* Page excerpt:
Attorney Jennifer Courtney and the attorneys at Courtney Law guide their clients through all aspects of a divorce proceeding.

QUESTION: IS IT TRUE THAT PENNSYLVANIA RESIDENTS CAN NOW OBTAIN A NO-FAULT DIVORCE AFTER A ONE-YEAR SEPARATION WITHOUT THEIR SPOUSE’S CONSENT?

Yes. The Pennsylvania Divorce Code was amended effective December 3, 2016 to allow married persons separating after that date to obtain a no-fault divorce without requiring the consent of their spouse after a one-year separation. The law is not applicable to parties that separated or filed for divorce on or prior to the effective date. Accordingly, parties that separated or filed for divorce on or before December 3, 2016, are still bound by the prior, two-year separation requirement.

For other questions about divorce and family law, contact the lawyers at the Law Offices of Jennifer Courtney today.

 

QUESTION: IF MY SPOUSE FILES FOR DIVORCE BASED UPON A ONE OR TWO-YEAR SEPARATION, HOW DO I PROTECT MY RIGHTS TO RECEIVE MY SHARE OF MARITAL PROPERTY?

When your spouse files for a no-fault divorce based upon a one or two year separation, your spouse must also serve you with both a copy of the Affidavit indicating the alleged date of separation, and a Counter-Affidavit wherein you can contest the date of separation and/or initiate your claim for economic relief. Filing only the Counter-Affidavit, however, will not protect your economic rights. You must also assert your claim by filing either a Counterclaim to the Divorce Complaint or a Petition in which you request specific economic relief, including, but not limited to, the equitable distribution of assets, counsel fees and/or alimony.

For other questions about divorce and family law, contact the lawyers at the Law Offices of Jennifer Courtney today.

 

QUESTION: WHAT IS CONSIDERED THE DATE OF SEPARATION IN PENNSYLVANIA? IS THERE SOMETHING CALLED A”LEGAL SEPARATION”?

            Unlike some states, there is no “legal separation” in Pennsylvania.

For purposes of obtaining a no-fault divorce based upon separation, or for valuing assets, the date of separation is the date the spouses physically separate or the date one spouse files for divorce. Physical separation can occur while spouses continue to reside within the same residence, but not within the same bed. The test is when the spouses stopped behaving like a married couple. This can include no longer attending social activities together, no longer sharing meals or performing chores on behalf of the other, and generally living a “separate life.” Parties can also negotiate a marital settlement agreement that includes an acknowledgment that the marriage is over.

For other questions about divorce and family law, contact the lawyers at the Law Offices of Jennifer Courtney today.

 

ALIMONY

Attorney Jennifer Courtney and the other attorneys at Courtney Law will ensure, if appropriate, that each client pays or receives a proper amount of alimony.

QUESTION: IS THERE ALIMONY IN PENNSYLVANIA?

Yes.

Alimony is a type of financial support that may be granted to a spouse in conjunction with a decree of divorce or annulment. Alimony payments begin after a final decree in divorce or annulment is granted.

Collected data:
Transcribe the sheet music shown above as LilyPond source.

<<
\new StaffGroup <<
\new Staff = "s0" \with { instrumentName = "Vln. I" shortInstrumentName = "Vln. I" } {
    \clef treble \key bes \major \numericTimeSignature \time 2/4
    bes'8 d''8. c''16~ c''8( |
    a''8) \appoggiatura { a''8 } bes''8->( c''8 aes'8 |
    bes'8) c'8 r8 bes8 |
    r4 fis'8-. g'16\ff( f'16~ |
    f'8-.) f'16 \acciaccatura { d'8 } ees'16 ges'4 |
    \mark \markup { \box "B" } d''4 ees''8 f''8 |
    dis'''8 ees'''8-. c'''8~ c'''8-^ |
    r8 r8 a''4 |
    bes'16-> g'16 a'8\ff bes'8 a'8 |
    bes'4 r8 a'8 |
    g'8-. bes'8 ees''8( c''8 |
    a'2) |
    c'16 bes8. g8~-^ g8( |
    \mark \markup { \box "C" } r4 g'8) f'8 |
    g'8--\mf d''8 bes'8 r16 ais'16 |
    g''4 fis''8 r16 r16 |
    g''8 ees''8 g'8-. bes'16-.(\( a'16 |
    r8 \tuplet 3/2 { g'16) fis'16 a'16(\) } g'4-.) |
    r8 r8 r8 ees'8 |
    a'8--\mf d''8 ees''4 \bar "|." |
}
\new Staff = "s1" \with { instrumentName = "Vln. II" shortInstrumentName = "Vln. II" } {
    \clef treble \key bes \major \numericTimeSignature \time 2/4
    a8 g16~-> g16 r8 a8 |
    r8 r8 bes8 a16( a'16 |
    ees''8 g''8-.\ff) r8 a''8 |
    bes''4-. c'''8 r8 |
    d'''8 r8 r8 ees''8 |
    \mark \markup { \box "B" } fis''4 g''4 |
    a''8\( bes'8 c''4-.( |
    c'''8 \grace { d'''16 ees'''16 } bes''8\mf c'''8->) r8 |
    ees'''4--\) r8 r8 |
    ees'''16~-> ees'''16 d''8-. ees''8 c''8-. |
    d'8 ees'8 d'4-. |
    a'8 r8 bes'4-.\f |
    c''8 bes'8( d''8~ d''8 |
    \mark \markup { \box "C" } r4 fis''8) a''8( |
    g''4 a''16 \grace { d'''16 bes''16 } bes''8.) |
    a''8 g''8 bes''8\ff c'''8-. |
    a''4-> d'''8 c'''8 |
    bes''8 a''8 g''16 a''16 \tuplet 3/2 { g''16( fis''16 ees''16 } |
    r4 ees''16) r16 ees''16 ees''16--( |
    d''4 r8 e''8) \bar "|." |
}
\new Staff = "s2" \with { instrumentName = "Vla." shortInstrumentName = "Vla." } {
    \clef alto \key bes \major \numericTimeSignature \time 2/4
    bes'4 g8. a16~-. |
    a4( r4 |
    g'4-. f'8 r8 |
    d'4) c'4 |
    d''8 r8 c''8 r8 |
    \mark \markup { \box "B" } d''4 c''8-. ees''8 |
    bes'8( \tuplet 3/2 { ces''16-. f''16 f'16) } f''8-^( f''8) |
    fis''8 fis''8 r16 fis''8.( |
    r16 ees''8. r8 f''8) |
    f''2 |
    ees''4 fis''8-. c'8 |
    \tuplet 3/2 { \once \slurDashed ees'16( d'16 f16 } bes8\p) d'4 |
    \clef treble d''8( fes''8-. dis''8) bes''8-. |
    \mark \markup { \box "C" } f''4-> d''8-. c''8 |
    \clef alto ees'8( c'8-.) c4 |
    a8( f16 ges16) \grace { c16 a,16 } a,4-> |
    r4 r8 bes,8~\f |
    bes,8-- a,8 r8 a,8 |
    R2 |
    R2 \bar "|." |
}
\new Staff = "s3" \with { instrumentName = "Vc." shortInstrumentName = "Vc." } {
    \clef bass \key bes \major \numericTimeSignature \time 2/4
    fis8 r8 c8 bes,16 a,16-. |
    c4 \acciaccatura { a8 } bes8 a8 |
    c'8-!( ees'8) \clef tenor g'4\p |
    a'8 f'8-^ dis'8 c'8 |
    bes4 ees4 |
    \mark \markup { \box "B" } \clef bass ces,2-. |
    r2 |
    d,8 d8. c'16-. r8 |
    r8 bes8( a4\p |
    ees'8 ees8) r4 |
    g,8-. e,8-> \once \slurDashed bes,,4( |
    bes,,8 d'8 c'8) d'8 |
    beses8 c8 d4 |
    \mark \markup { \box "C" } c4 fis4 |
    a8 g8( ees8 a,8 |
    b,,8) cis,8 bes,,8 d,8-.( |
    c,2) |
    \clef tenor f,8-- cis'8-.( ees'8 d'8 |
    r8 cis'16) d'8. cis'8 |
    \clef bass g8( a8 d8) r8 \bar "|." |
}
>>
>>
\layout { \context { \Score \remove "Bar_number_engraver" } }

* Tasks to perform:
a – According to the divorce page, on what date did the amendment to the Pennsylvania Divorce Code take effect?
b – Quote everything in the divorce page from "When your spouse" down to "fees and/or alimony.".

* Solutions to the problems:
a – December 3, 2016.

b –
When your spouse files for a no-fault divorce based upon a one or two year separation, your spouse must also serve you with both a copy of the Affidavit indicating the alleged date of separation, and a Counter-Affidavit wherein you can contest the date of separation and/or initiate your claim for economic relief. Filing only the Counter-Affidavit, however, will not protect your economic rights. You must also assert your claim by filing either a Counterclaim to the Divorce Complaint or a Petition in which you request specific economic relief, including, but not limited to, the equitable distribution of assets, counsel fees and/or alimony.